There has been a lot of teeth-gnashing and hand-wringing over new voter ID laws.* Proponents claim that they want to prevent voter fraud and opponents assert that the real goal is to suppress minority votes (usually assumed to vote Democratic). Assuming the more pernicious motive is suppression, do they work? A new study in State Politics and Policy Quarterly by researchers from the University of Georgia says, yes, but that the suppression effect doesn't seem to accurately target racial or ethnic minorities. From the abstract:

Voter identification (ID) policies, especially those of the photo ID variety, have been hotly contested over the last few years.

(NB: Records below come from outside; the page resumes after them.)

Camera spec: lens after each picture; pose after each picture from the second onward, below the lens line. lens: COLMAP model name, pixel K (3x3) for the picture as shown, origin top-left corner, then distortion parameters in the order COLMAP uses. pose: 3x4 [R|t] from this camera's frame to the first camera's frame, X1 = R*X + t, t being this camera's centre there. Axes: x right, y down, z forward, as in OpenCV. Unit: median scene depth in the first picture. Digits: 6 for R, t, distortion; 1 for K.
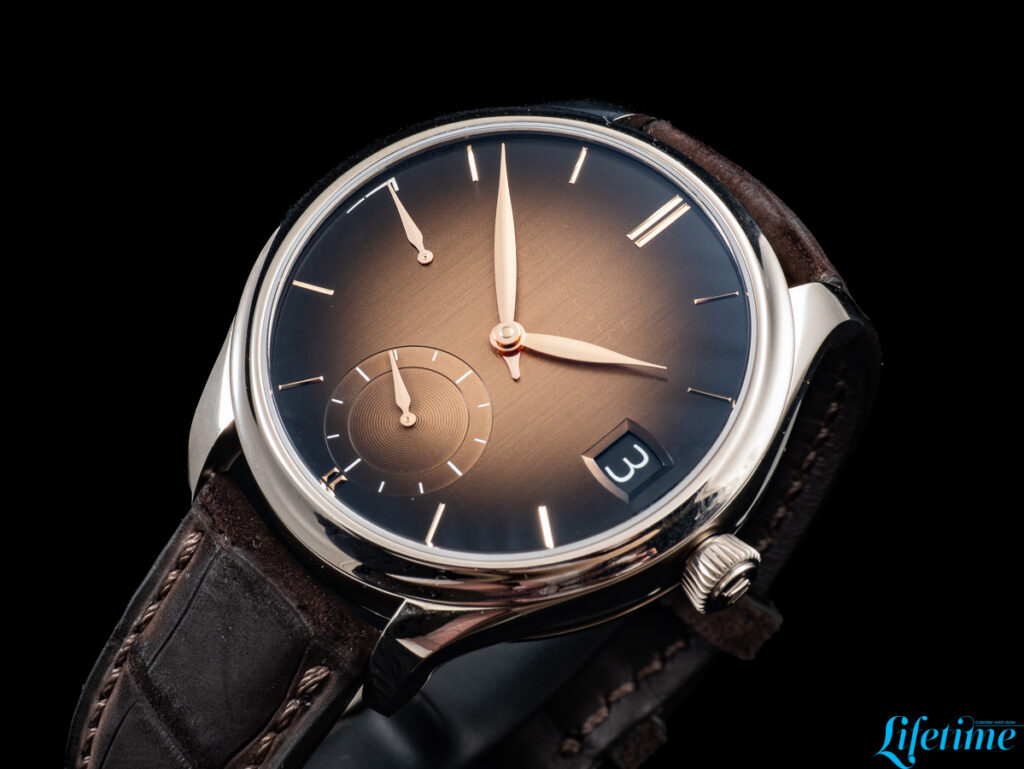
lens RADIAL K [[5526.5, 0, 512.0], [0, 5526.5, 384.5], [0, 0, 1]] dist [0.579889, 19.455736]
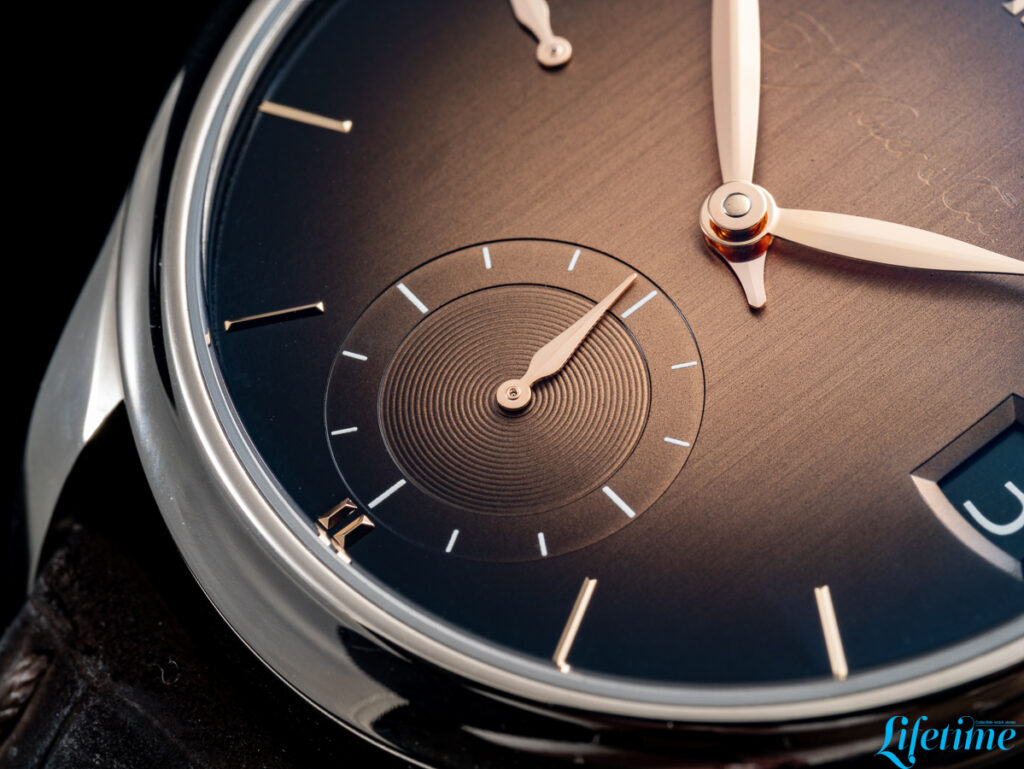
lens RADIAL K [[5526.5, 0, 512.0], [0, 5526.5, 384.5], [0, 0, 1]] dist [0.579889, 19.455736]
pose [[0.999907, 0.010922, -0.008148, -0.015151], [-0.011529, 0.996844, -0.078543, 0.039937], [0.007265, 0.078629, 0.996877, 0.552140]]
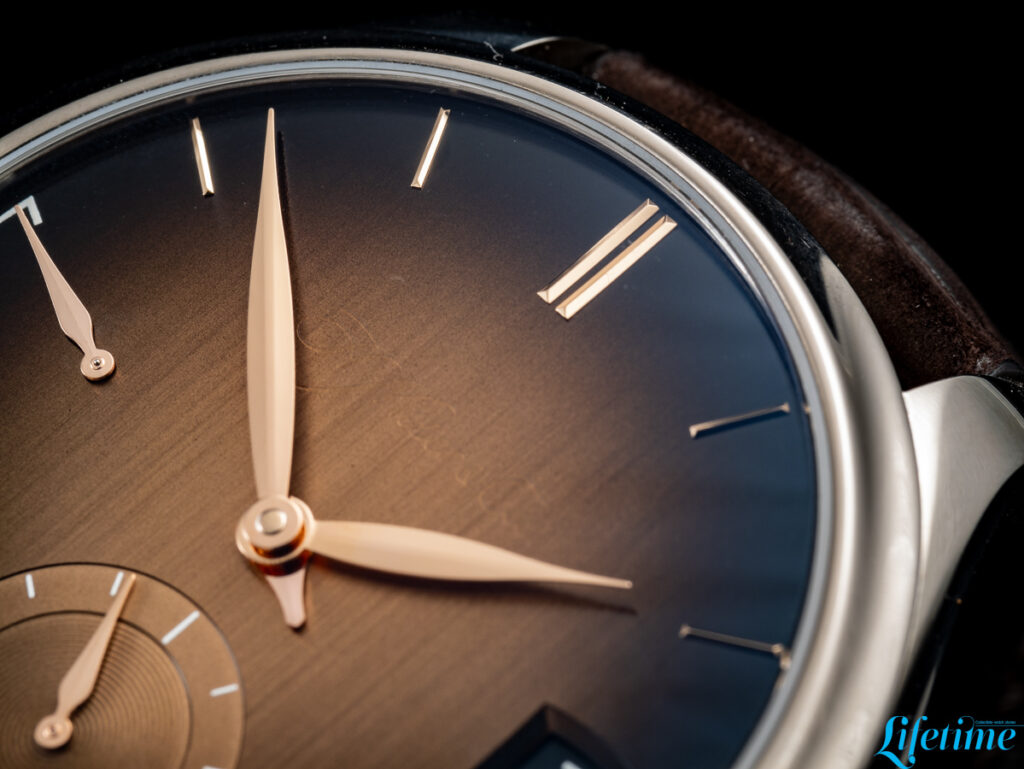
lens RADIAL K [[5526.5, 0, 512.0], [0, 5526.5, 384.5], [0, 0, 1]] dist [0.579889, 19.455736]
pose [[0.997474, -0.051805, -0.048599, 0.040234], [0.049961, 0.998012, -0.038426, -0.002360], [0.050493, 0.035901, 0.998079, 0.551827]]
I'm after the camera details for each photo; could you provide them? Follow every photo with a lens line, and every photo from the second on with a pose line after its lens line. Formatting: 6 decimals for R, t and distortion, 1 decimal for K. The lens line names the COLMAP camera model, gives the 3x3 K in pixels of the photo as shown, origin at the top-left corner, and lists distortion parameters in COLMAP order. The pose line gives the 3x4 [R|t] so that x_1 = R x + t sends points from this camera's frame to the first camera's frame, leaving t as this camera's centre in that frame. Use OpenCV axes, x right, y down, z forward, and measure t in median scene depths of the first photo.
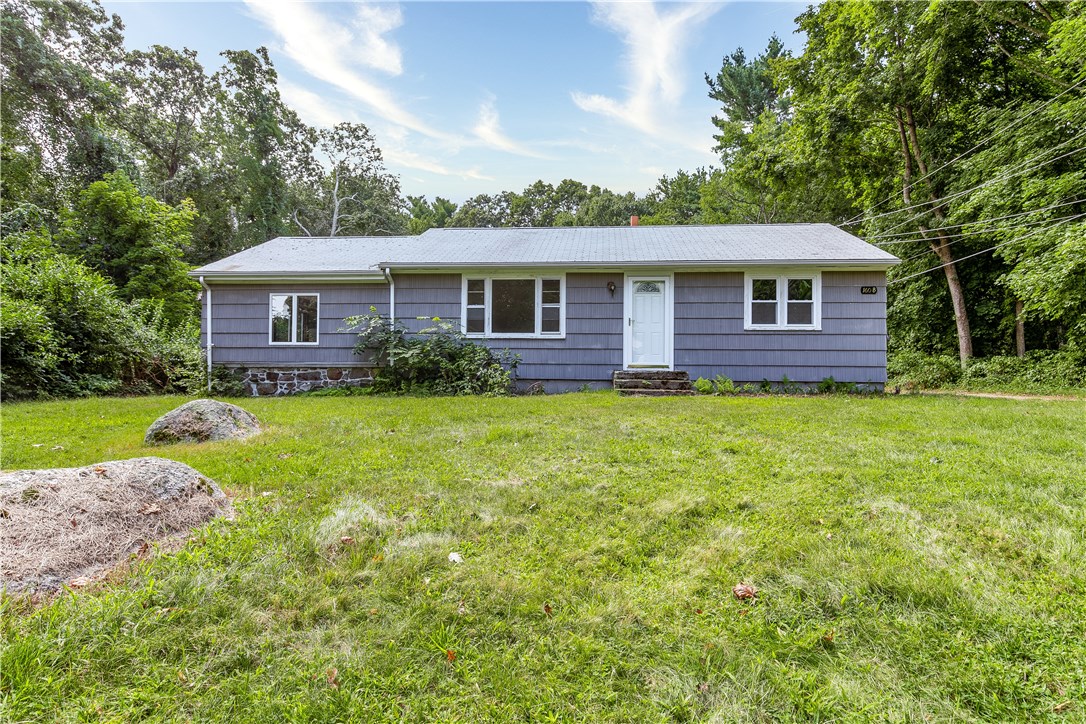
lens RADIAL K [[655.2, 0, 543.0], [0, 655.2, 362.0], [0, 0, 1]] dist [0.000293, -0.000036]
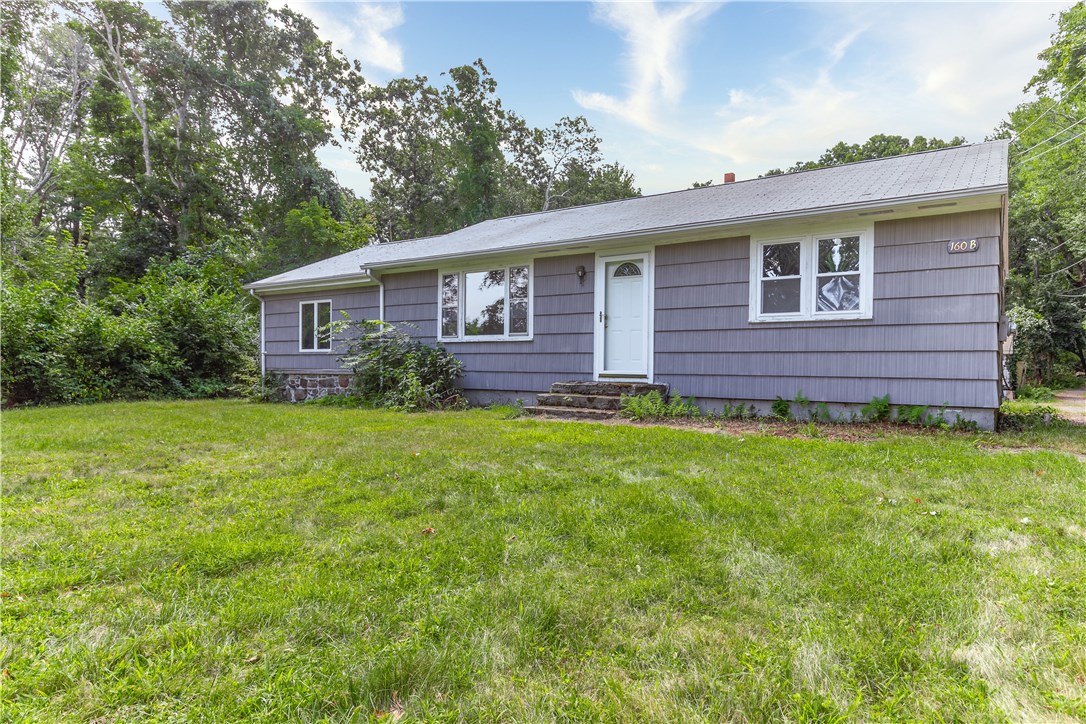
lens RADIAL K [[671.9, 0, 542.9], [0, 671.9, 380.5], [0, 0, 1]] dist [0.017193, 0.000092]
pose [[0.860305, 0.010305, -0.509675, 0.468512], [0.004361, 0.999610, 0.027572, -0.009592], [0.509761, -0.025943, 0.859925, 0.295816]]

The primary concern surrounding these statutes amounts to lower turnout, especially among certain groups in the electorate, such as racial/ethnic minorities. In 2007, the way was cleared for Georgia to implement a new statute requiring registrants to present a government-issued photo ID to vote. Using population data on registrants from two election cycles coupled with information on a subgroup of registrants known to lack photo ID, we conduct a policy impact analysis of the Georgia voter ID law. We find that the new law did produce a suppression effect among those registrants lacking proper ID. Substantively, the law lowered turnout by about four-tenths of a percentage point in 2008. However, we find no empirical evidence to suggest that there is a racial or ethnic component to this suppression effect.

As background, read my colleague Katherine Mangu-Ward's insightful article on why you shouldn't bother voting anyway.

*Before anyone jumps on me, I favor same-day voter registration at polling places. For what's it worth, I am ignoring Katherine's advice and voting for Gary Johnson and in favor of a Virginia initiative that would amend our constitution to prevent the state and city governments from using eminent domain to take property from one private individual and giving it to another. And while I'm at it, I will complain that someone in the People's Republic of Charlottesville stole our Gary Johnson for President sign from in front of our house.